• What is needed: Search the data for "your". Each line containing it is to be copied.

• Task material:
++++

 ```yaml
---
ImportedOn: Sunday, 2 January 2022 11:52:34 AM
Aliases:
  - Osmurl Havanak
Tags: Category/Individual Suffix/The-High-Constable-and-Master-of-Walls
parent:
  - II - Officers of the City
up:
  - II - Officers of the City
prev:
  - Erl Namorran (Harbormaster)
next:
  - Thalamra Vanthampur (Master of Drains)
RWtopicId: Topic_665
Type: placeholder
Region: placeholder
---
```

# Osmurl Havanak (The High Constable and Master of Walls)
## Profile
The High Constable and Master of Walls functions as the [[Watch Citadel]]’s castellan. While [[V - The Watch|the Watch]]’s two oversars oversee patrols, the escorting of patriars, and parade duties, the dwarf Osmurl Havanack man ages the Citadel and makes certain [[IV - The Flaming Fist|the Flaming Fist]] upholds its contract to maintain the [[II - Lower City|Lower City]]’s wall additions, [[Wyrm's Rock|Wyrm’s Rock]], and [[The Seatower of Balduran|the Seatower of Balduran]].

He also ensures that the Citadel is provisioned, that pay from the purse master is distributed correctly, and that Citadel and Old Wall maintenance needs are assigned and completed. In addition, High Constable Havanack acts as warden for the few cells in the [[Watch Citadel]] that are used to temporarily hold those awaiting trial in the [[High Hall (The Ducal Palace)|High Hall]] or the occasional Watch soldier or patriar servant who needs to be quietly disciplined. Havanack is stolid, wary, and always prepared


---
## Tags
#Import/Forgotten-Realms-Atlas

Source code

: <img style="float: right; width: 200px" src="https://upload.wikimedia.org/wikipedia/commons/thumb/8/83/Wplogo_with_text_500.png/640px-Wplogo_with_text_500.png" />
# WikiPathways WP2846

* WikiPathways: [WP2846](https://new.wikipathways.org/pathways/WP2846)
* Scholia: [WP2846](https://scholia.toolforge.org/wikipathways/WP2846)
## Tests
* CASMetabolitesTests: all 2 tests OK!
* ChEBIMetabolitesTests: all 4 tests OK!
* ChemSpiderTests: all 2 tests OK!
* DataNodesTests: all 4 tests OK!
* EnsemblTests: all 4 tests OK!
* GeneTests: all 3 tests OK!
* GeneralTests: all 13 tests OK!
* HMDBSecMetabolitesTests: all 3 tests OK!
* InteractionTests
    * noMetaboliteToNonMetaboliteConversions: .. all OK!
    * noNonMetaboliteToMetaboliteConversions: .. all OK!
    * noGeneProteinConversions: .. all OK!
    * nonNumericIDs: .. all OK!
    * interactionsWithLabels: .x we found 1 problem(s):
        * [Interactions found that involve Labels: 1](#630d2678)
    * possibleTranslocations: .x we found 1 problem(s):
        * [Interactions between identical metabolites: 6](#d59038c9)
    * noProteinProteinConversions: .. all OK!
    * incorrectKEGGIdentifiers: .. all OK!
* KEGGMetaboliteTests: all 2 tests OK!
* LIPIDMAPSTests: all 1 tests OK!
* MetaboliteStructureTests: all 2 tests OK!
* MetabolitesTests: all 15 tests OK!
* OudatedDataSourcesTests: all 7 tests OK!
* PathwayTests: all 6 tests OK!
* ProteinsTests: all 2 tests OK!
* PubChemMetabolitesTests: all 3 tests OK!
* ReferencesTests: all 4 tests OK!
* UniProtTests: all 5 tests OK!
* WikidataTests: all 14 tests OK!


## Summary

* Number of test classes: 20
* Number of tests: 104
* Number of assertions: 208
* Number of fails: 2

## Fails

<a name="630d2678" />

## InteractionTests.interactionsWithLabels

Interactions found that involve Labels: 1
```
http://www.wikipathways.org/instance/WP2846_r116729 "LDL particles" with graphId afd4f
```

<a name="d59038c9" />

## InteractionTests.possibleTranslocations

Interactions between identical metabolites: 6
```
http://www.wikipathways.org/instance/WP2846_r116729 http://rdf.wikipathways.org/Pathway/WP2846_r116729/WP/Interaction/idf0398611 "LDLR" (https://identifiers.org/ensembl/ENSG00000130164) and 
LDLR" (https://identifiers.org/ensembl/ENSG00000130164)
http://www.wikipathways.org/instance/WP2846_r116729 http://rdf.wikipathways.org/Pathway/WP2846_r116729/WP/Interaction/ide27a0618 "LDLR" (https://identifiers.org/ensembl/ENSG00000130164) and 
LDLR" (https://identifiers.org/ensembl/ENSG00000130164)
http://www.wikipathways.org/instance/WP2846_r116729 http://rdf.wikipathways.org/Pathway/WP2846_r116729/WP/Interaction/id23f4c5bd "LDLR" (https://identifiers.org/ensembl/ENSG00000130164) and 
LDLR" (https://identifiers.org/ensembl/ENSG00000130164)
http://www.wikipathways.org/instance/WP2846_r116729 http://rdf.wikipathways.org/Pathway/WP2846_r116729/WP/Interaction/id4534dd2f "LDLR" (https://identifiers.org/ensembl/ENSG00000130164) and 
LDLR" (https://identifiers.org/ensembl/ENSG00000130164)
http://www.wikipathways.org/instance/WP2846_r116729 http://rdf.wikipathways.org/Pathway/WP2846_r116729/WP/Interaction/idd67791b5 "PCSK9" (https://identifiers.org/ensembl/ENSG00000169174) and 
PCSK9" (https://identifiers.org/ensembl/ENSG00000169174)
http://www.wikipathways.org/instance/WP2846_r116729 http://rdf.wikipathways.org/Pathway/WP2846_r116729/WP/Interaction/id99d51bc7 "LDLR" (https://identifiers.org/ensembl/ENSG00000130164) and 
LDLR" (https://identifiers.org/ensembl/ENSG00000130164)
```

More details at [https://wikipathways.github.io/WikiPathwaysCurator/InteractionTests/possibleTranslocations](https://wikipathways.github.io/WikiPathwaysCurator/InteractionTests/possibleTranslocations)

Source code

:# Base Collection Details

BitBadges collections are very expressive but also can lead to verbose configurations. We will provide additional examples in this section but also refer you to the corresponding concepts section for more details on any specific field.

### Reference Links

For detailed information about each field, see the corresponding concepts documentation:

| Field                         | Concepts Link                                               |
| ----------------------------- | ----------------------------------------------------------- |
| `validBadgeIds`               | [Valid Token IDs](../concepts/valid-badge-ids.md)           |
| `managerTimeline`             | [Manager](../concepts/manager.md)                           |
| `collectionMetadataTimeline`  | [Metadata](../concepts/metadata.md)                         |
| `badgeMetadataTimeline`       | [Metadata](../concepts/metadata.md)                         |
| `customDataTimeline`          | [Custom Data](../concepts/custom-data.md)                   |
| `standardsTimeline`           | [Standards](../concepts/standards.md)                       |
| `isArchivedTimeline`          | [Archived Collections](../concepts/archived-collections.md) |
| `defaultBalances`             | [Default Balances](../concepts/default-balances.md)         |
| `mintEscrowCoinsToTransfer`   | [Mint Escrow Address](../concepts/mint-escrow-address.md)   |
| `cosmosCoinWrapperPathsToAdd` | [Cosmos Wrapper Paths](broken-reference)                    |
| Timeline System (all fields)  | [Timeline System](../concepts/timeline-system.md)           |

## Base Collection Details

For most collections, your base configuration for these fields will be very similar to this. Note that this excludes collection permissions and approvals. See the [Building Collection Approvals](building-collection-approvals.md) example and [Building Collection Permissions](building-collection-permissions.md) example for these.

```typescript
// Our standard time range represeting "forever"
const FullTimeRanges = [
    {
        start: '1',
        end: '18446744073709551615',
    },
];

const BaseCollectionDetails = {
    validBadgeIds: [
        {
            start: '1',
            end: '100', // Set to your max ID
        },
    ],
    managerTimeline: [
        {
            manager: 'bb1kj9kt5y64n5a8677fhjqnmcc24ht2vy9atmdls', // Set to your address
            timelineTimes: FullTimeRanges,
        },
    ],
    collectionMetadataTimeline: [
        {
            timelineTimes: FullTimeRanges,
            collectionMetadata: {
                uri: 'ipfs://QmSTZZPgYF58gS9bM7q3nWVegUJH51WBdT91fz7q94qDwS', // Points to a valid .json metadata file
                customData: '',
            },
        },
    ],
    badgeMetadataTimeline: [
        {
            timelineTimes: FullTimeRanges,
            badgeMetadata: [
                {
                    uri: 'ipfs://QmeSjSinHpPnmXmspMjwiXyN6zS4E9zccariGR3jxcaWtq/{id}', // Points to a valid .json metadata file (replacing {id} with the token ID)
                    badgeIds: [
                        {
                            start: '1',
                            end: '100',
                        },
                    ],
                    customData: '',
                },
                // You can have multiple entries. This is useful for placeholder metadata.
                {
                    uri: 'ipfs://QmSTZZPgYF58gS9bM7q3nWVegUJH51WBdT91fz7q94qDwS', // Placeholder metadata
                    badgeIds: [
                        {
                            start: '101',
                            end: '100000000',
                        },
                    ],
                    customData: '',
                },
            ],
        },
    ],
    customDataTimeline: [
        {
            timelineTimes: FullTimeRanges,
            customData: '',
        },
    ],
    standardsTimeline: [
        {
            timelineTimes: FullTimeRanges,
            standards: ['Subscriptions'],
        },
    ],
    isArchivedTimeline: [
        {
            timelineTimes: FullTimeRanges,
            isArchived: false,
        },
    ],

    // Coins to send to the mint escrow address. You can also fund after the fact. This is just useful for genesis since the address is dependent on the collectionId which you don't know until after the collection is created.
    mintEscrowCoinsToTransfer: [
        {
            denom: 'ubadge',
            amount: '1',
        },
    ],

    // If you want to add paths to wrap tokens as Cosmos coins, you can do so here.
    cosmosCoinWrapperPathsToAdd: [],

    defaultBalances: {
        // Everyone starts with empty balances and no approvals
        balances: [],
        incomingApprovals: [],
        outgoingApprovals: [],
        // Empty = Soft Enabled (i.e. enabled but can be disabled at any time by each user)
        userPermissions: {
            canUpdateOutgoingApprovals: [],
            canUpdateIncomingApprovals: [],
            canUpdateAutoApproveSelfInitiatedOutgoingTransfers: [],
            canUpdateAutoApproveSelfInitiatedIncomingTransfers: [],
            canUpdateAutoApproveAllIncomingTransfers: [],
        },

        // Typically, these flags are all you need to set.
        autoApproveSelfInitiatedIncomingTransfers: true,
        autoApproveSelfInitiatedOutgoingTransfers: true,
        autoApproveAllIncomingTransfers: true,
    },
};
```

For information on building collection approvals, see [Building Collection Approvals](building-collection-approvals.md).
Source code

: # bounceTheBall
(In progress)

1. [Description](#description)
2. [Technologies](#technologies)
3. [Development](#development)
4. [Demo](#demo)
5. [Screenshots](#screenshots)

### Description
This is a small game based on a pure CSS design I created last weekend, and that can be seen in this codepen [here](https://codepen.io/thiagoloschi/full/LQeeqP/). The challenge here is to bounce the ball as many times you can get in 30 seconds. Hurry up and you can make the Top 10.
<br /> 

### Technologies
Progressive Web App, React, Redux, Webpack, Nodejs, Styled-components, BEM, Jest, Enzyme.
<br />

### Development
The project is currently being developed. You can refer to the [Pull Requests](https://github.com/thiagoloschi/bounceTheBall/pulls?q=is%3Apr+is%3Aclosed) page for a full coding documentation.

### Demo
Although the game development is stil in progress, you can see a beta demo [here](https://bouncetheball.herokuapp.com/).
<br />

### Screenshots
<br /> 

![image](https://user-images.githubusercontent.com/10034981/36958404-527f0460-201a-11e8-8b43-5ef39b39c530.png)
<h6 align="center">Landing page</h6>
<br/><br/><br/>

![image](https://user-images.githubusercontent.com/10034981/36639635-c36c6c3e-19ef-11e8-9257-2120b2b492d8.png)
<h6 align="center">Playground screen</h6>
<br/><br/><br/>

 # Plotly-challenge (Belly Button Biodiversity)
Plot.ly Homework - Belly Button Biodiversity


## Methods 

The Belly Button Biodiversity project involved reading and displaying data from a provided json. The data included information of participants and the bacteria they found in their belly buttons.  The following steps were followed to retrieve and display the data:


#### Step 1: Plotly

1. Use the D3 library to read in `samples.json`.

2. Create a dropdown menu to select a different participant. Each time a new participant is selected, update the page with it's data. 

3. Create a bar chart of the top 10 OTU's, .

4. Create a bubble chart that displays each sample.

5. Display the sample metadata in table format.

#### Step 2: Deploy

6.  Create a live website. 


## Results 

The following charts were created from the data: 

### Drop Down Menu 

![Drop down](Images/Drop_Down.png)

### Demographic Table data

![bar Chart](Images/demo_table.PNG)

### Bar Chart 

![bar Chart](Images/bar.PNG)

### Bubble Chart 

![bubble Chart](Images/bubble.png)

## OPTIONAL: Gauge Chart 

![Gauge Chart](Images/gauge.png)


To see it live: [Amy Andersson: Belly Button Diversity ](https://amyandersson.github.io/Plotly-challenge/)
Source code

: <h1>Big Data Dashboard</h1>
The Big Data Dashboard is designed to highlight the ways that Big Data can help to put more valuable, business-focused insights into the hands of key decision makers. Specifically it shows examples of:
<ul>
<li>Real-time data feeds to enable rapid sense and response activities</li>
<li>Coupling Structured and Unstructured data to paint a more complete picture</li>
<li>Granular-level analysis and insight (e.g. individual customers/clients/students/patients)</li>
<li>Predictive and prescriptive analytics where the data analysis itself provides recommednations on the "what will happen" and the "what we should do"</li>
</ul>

++++

• Finished task:
For most collections, your base configuration for these fields will be very similar to this. Note that this excludes collection permissions and approvals. See the [Building Collection Approvals](building-collection-approvals.md) example and [Building Collection Permissions](building-collection-permissions.md) example for these.
            end: '100', // Set to your max ID
            manager: 'bb1kj9kt5y64n5a8677fhjqnmcc24ht2vy9atmdls', // Set to your address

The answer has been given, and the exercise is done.